■ Exercise
Report the count of lines in the records that contain "SLFRS", without any added text.

[Data extracted from a collection]
·····

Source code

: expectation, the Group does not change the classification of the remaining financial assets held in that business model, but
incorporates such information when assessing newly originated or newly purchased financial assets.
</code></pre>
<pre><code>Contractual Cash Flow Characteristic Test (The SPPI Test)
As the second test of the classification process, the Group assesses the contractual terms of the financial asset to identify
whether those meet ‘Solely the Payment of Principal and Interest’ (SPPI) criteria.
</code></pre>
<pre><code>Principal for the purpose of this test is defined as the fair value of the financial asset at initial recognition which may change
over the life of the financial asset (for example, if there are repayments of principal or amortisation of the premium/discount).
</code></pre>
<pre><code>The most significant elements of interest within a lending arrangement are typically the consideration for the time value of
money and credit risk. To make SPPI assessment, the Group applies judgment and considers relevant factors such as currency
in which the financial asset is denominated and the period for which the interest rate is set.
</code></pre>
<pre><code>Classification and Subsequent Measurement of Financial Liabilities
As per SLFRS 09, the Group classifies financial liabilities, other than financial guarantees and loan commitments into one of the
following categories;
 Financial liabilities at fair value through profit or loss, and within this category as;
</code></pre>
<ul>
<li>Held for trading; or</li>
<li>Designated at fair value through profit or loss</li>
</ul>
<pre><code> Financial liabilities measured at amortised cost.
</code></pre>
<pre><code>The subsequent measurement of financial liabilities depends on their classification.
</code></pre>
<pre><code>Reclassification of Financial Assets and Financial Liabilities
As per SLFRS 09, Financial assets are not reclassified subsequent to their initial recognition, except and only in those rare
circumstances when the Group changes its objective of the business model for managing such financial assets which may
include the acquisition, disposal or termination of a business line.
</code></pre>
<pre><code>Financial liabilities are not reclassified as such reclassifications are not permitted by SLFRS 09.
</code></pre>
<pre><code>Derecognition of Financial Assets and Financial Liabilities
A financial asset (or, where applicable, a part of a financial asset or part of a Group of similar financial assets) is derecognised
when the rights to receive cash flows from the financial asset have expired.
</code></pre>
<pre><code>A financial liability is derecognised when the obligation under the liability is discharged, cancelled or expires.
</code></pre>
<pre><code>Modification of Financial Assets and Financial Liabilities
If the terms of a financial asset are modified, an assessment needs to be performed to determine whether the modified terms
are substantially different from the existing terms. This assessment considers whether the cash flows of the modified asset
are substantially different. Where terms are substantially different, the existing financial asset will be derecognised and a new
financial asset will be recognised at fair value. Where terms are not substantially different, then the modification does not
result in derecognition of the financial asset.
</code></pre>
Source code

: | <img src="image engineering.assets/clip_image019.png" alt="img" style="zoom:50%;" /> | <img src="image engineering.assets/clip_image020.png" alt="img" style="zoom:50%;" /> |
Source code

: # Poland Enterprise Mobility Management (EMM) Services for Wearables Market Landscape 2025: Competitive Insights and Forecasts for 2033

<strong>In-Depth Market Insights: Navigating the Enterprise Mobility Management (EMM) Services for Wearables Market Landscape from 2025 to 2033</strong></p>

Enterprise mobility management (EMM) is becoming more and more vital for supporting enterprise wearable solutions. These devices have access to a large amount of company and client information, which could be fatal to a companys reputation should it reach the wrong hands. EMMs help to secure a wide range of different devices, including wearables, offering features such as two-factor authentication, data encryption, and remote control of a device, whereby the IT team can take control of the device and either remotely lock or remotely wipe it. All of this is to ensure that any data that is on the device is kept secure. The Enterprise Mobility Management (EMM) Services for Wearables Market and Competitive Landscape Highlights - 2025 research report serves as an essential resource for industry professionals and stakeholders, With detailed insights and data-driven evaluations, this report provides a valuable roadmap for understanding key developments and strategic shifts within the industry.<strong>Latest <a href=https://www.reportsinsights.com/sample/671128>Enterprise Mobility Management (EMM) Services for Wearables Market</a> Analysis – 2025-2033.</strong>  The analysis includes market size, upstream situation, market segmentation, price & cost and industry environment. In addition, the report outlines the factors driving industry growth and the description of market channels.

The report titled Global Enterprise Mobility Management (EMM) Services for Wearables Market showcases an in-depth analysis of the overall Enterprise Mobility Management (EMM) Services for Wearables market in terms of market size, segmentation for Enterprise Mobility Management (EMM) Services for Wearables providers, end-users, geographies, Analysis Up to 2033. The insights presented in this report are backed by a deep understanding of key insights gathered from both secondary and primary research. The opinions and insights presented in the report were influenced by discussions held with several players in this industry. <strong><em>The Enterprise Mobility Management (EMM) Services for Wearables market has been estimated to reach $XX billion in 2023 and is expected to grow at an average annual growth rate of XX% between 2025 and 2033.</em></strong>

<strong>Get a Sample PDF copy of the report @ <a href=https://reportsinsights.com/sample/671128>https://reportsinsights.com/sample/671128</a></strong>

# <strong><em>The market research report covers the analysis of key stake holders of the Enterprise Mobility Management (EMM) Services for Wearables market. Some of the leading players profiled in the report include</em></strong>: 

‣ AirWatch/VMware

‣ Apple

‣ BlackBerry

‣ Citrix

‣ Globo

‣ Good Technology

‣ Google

·····

■ Result for this task
3